How TikTok’s Chinese parent company will rely on an American right to keep the app alive
CNN
TikTok’s expected legal challenge to a law signed Wednesday by President Joe Biden forcing the popular app’s parent company to spin off its US operations could be a seminal moment in First Amendment law in what is shaping up to be a year of defining cases.
TikTok’s expected legal challenge to a law signed Wednesday by President Joe Biden forcing the popular app’s parent company to spin off its US operations could be a seminal moment in First Amendment law in what is shaping up to be a year of defining cases. The new law gives TikTok’s parent company ByteDance nine months to sell the short-form video app or face a ban in the US, where it claims some 170 million users and has raised national security concerns over its ability to potentially gather data on and influence Americans. But in an ironic twist, ByteDance, which is based in China where the ruling Communist Party has cracked down on free speech and dissent, will be relying on this very American right to protect its business interest. “We are confident and we will keep fighting for your rights in the courts.
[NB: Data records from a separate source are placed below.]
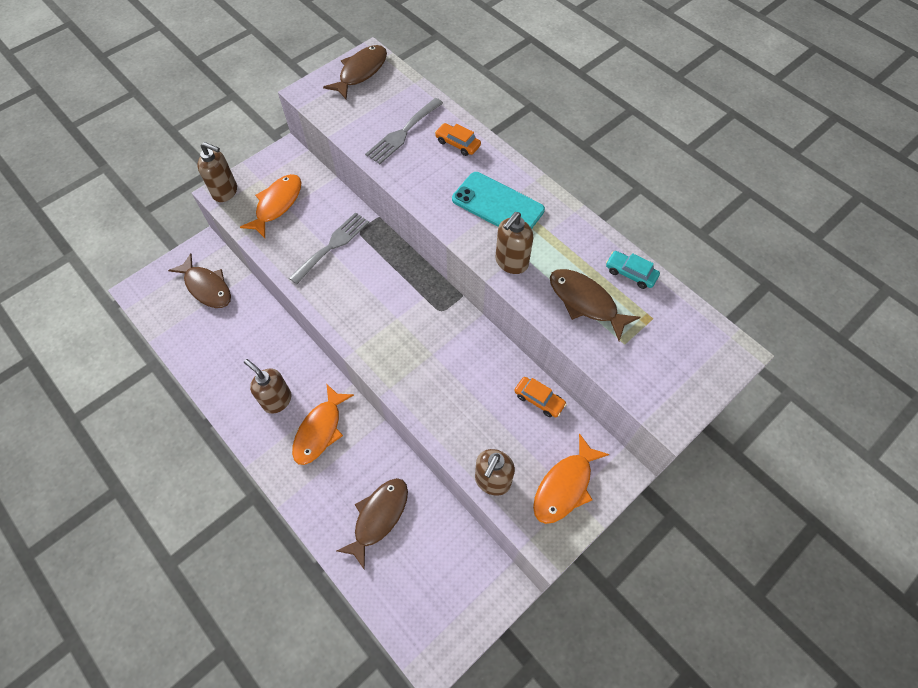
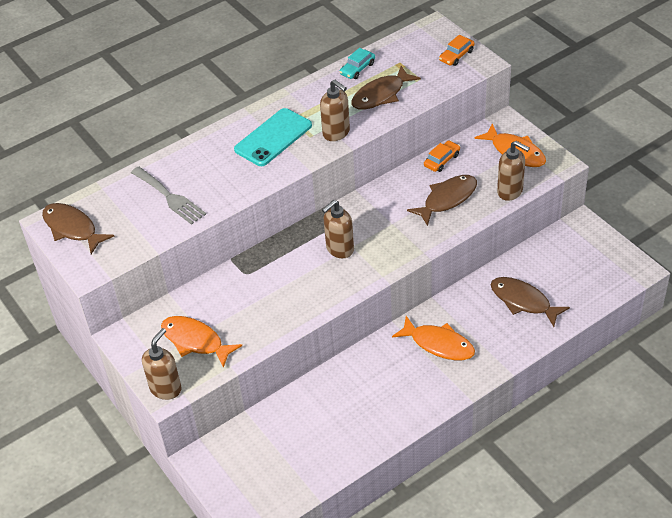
camera: 80 degrees left, 15 degrees down
brown fish [168,253,231,308] -> brown fish moved to [407,175,477,226]
brown soap dispenser [244,359,292,414] -> brown soap dispenser moved to [322,200,354,258]
grey fork [289,212,369,284] -> none
orange car [435,123,481,156] -> orange car moved to [439,35,474,66]

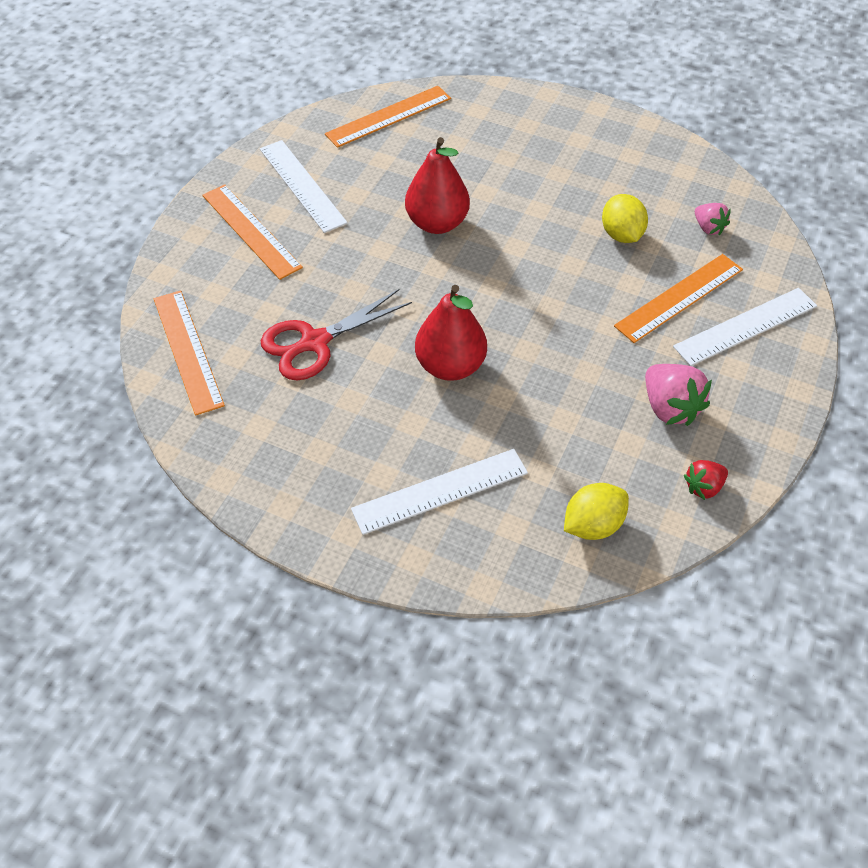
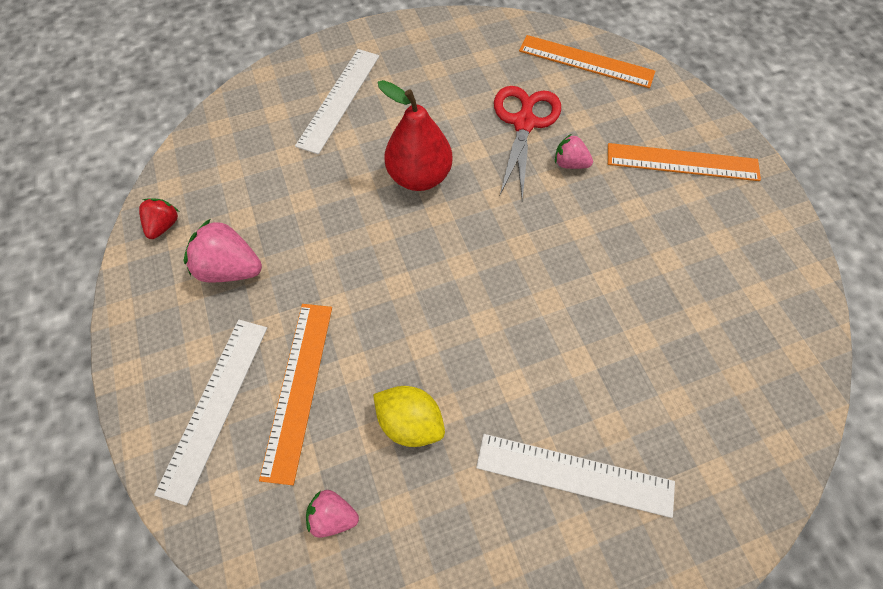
camera: 135 degrees right, 10 degrees up
white ruler [260,140,348,233] -> white ruler moved to [476,434,675,518]
orange ruler [325,86,451,148] -> none
red pear [405,137,470,234] -> none
yellow lemon [564,483,629,540] -> none
none -> pink strawberry [555,134,593,169]

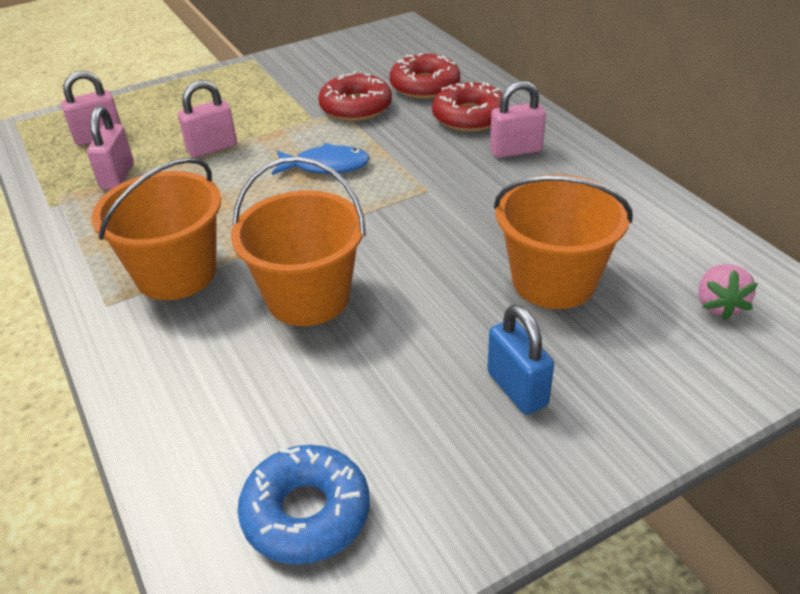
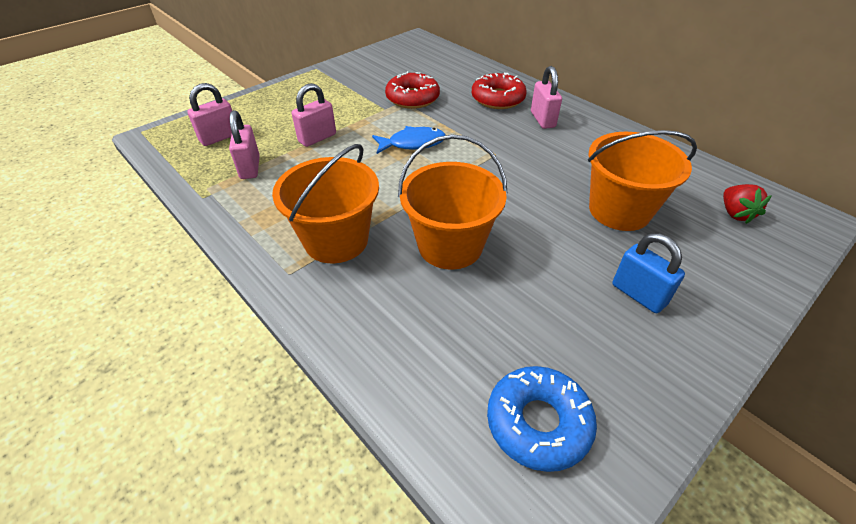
camera: 15 degrees left, 5 degrees up
red donut [389,53,460,99] -> none
pink padlock [490,81,546,158] -> pink padlock turned 75 degrees counterclockwise [531,66,562,129]
pink strawberry [699,264,758,320] -> red strawberry [723,184,771,224]

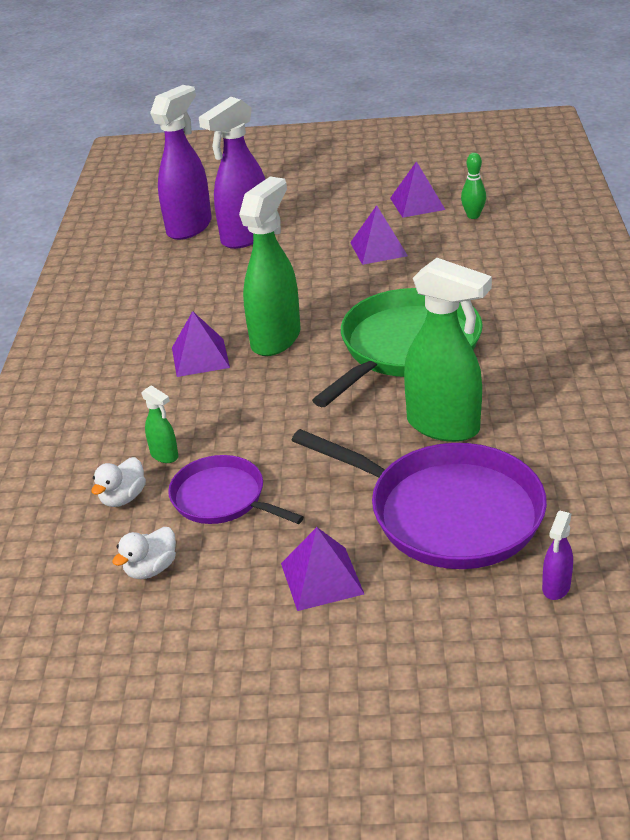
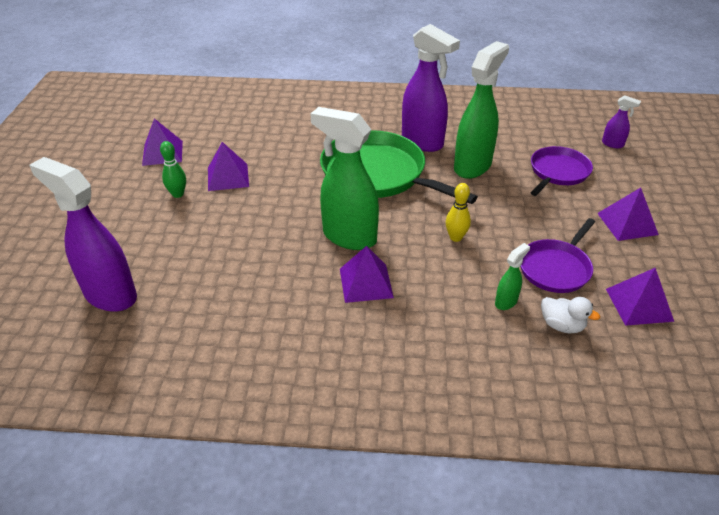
camera: 90 degrees left, 5 degrees up
white duck [112,527,176,579] -> purple pyramid [606,268,674,326]
purple spray bottle [199,97,265,249] -> purple spray bottle moved to [402,24,460,152]
purple pan [292,429,547,569] -> purple pan [530,146,593,196], size x0.58
green bowling pin [461,153,486,219] -> green bowling pin moved to [160,141,186,198]
none -> yellow bowling pin [446,183,471,242]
The facts and the Constitution are on our side and we expect to prevail,” TikTok chief executive Shou Chew said in a video posted on the app in response to the new law. In recent months, the company has foreshowed it plans to challenge the law on First Amendment grounds. In the run up to the law’s passage, TikTok encouraged its millions of users to call members of Congress to protest the bill, arguing it would infringe on “their Constitutional right to free expression.” Last year, a federal judge halted a first-of-its-kind statewide ban on TikTok in Montana, stating the law had “both harmed [TikTok’s] First Amendment rights and cut off a stream of income on which many rely.”